Properties of heat equation
The answer is no. A counterexample has the form $$u(x,t)=\sum_0^\infty \frac{g^{(n)}(t)}{((2n+1)!)^2}(r-R)^{2n+1},$$ where $r>R$ is the distance from the origin in $R^2$. First one shows that this function satisfies the heat equation formally. Second, there exists an infinitely differentiable $g\not\equiv 0$ such that $g^{(n)}(0)=0$ for all $n\geq 0$, and such that the above series converges. So our function is not zero, satisfies the heat equation in the exterior of the ball, and has zero boundary and initial conditions. For the existence of such $g$ one can refer to http://www-bcf.usc.edu/~lototsky/MATH445/NonUniqueness-HeatEq.pdf
WLOG, $u$ is negavive somewhere, otherwise replace it by $-u$. Then add a small positive constant to $u$, the boundary and initial conditions will be positive, but $u$ is still negative somewhere.

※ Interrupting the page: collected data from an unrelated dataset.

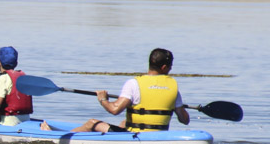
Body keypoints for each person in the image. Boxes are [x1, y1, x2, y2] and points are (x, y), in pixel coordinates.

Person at [45, 47, 189, 133]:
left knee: (92, 122)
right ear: (164, 67)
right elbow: (184, 120)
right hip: (160, 135)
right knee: (123, 123)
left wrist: (103, 99)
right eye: (171, 66)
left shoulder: (134, 84)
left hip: (137, 136)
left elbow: (114, 109)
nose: (170, 69)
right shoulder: (173, 88)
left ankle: (55, 137)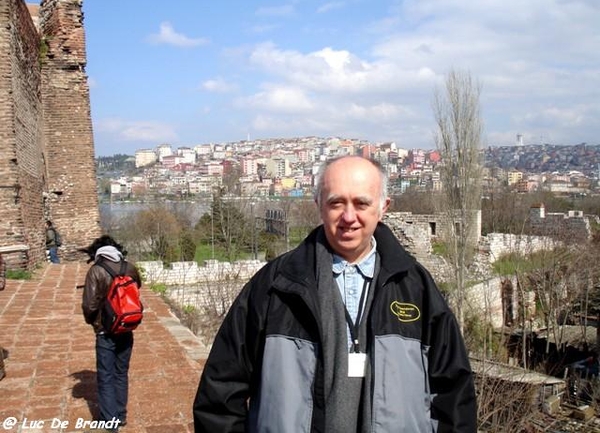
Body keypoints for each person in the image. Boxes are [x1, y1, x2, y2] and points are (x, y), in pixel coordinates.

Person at [193, 155, 477, 432]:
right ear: (319, 206)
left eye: (362, 203)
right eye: (336, 203)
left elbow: (453, 397)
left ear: (383, 207)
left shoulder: (416, 288)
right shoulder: (276, 286)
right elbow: (220, 393)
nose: (349, 217)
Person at [80, 235, 142, 432]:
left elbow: (90, 306)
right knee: (121, 372)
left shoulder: (96, 271)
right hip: (126, 327)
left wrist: (95, 323)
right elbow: (136, 289)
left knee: (106, 375)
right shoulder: (129, 267)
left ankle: (109, 420)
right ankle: (121, 415)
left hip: (106, 331)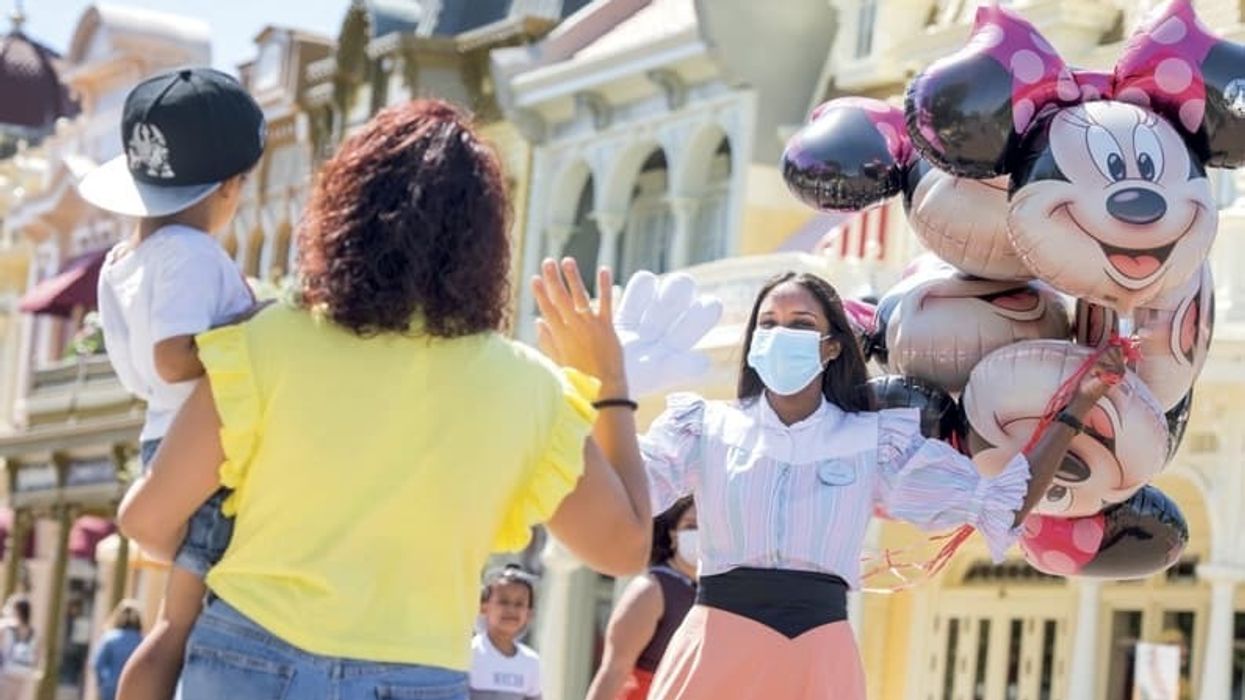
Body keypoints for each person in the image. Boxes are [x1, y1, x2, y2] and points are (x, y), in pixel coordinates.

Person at [115, 99, 653, 699]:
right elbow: (626, 549)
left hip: (249, 658)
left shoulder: (267, 340)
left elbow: (146, 519)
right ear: (487, 240)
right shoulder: (532, 389)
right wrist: (608, 384)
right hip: (416, 679)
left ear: (344, 211)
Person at [533, 268, 1126, 700]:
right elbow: (616, 500)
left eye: (800, 322)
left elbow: (1006, 503)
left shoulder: (876, 441)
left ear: (832, 344)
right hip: (716, 645)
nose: (780, 333)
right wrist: (600, 393)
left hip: (818, 651)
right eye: (768, 323)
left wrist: (1076, 408)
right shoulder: (704, 427)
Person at [78, 66, 265, 700]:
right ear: (229, 188)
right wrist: (255, 328)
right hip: (201, 450)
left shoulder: (122, 261)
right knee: (177, 625)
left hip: (163, 437)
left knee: (171, 618)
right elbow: (174, 358)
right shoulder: (189, 251)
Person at [587, 498, 697, 700]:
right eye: (691, 526)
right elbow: (614, 669)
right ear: (673, 534)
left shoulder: (710, 594)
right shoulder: (651, 589)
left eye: (706, 528)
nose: (700, 534)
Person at [469, 565, 542, 700]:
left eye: (519, 604)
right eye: (503, 602)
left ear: (529, 614)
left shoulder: (531, 661)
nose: (511, 610)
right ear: (483, 607)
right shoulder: (470, 653)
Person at [93, 600, 144, 700]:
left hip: (110, 687)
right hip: (133, 688)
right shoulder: (142, 641)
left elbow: (98, 664)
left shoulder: (109, 638)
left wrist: (102, 683)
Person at [0, 595, 36, 671]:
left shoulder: (5, 628)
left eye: (9, 607)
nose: (5, 610)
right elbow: (37, 660)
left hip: (6, 675)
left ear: (17, 611)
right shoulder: (34, 634)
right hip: (24, 675)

As a companion to Alexandre Eremenko's answer, the answer to your question is "yes" if we assume in addition that $u$ satisfies the growth condition $|u| < Ae^{M|x|^2}$ for some $A,\,M > 0$.

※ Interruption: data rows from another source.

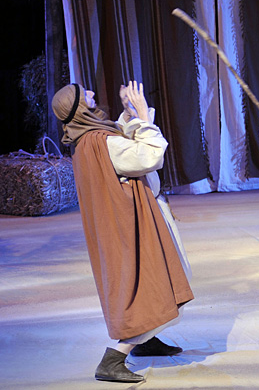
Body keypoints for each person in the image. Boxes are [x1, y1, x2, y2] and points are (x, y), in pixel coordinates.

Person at [51, 81, 194, 382]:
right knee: (157, 280)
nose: (92, 93)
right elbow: (149, 156)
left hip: (128, 220)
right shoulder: (100, 141)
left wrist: (129, 116)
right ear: (79, 106)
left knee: (161, 277)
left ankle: (146, 340)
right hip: (134, 223)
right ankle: (114, 358)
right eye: (85, 94)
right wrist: (142, 116)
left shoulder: (88, 140)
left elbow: (118, 140)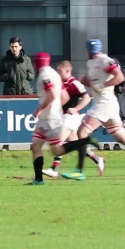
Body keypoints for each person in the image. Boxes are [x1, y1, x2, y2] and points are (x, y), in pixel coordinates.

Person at [61, 39, 125, 181]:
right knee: (123, 138)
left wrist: (103, 85)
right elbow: (91, 81)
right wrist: (87, 82)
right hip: (108, 106)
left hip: (104, 104)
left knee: (82, 132)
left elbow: (119, 77)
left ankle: (80, 170)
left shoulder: (105, 61)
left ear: (89, 50)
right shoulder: (92, 63)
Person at [28, 53, 100, 186]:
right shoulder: (54, 74)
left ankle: (86, 140)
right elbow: (65, 96)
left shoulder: (45, 76)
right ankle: (38, 179)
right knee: (35, 145)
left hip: (49, 119)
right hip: (49, 116)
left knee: (57, 150)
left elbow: (53, 94)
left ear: (38, 63)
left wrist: (41, 109)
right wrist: (56, 108)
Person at [43, 61, 104, 178]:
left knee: (58, 142)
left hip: (70, 117)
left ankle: (53, 169)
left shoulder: (74, 83)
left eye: (60, 71)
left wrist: (76, 108)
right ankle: (98, 159)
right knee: (77, 144)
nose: (58, 73)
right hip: (63, 117)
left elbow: (87, 98)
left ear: (67, 71)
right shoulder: (60, 82)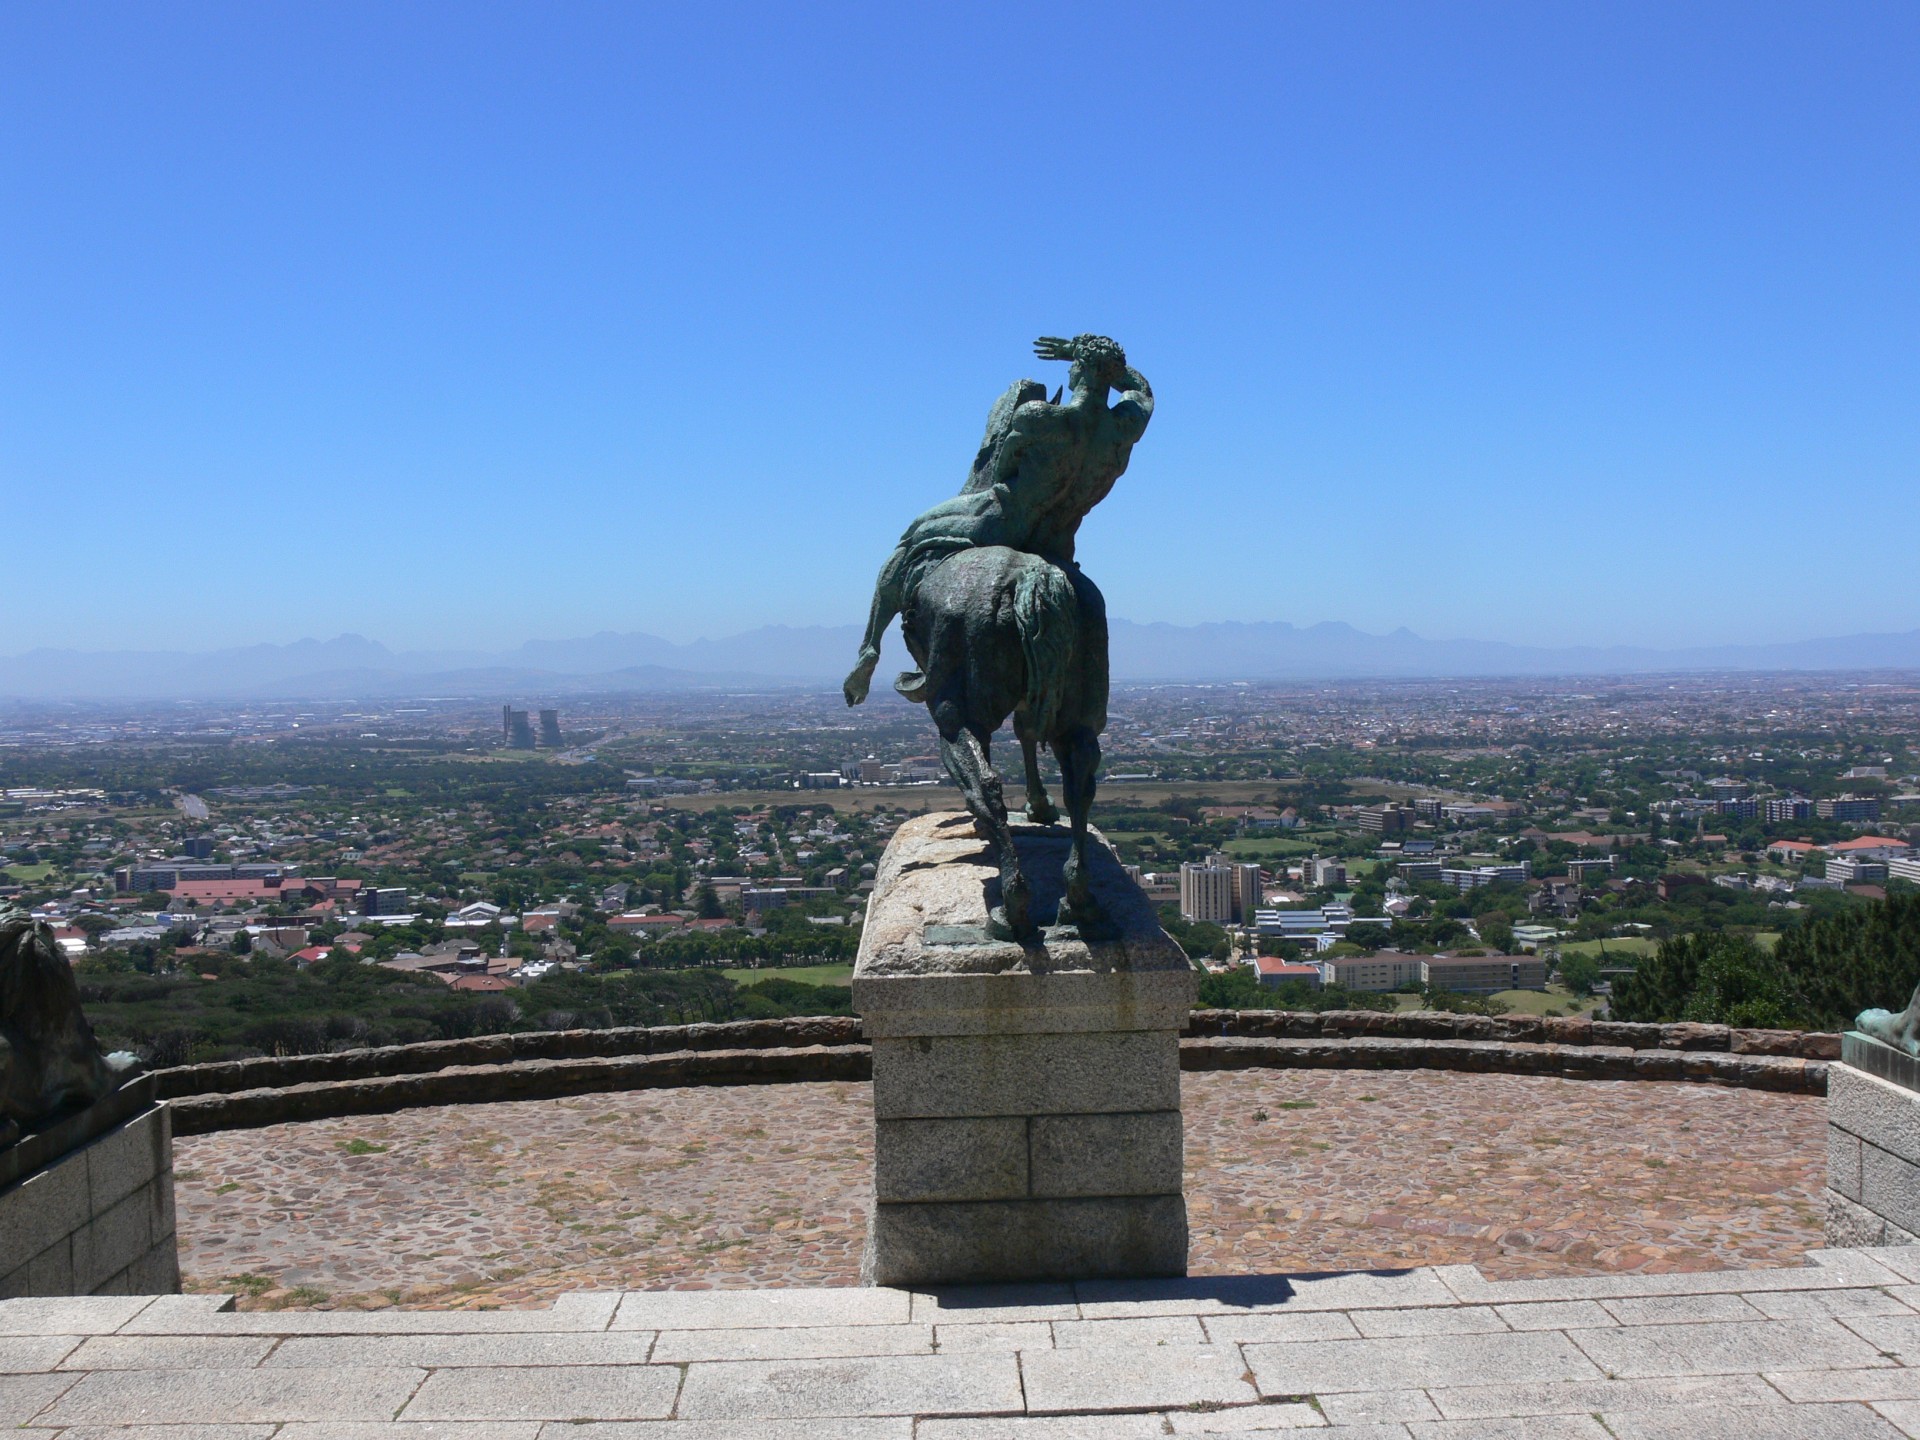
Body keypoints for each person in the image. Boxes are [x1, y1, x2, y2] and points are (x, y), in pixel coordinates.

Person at [844, 334, 1153, 706]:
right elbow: (1140, 389)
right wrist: (1107, 366)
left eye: (1075, 363)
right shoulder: (1123, 429)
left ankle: (869, 650)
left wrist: (1079, 354)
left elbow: (1003, 469)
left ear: (1082, 369)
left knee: (911, 538)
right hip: (1057, 540)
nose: (1069, 368)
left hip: (1000, 520)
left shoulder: (1039, 417)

To see this assume for simplicity that $a = 0$ and $T = 1$. Let $h_R = -t^{-1/2}e^{-\frac{(x-R)^2}{4t}}$ and let $b_R = Ae^{MR^2}h_R$. By the comparison principle on bounded domains we have $u \geq b_R$ on $[0,\,R] \times [0,\,1]$. A short computation shows that $b_R \geq -8A\sqrt{M}e^{-3MR^2}$ on $[0,\,R/2] \times [0,\, (64M)^{-1}]$. Taking $R \rightarrow \infty$ we conclude that $u \geq 0$ for $t \in [0,\,(64M)^{-1}]$, and repeating the argument finitely many times we get $u \geq 0$ on $[0,\,T]$. That $u > 0$ follows from the strong maximum principle.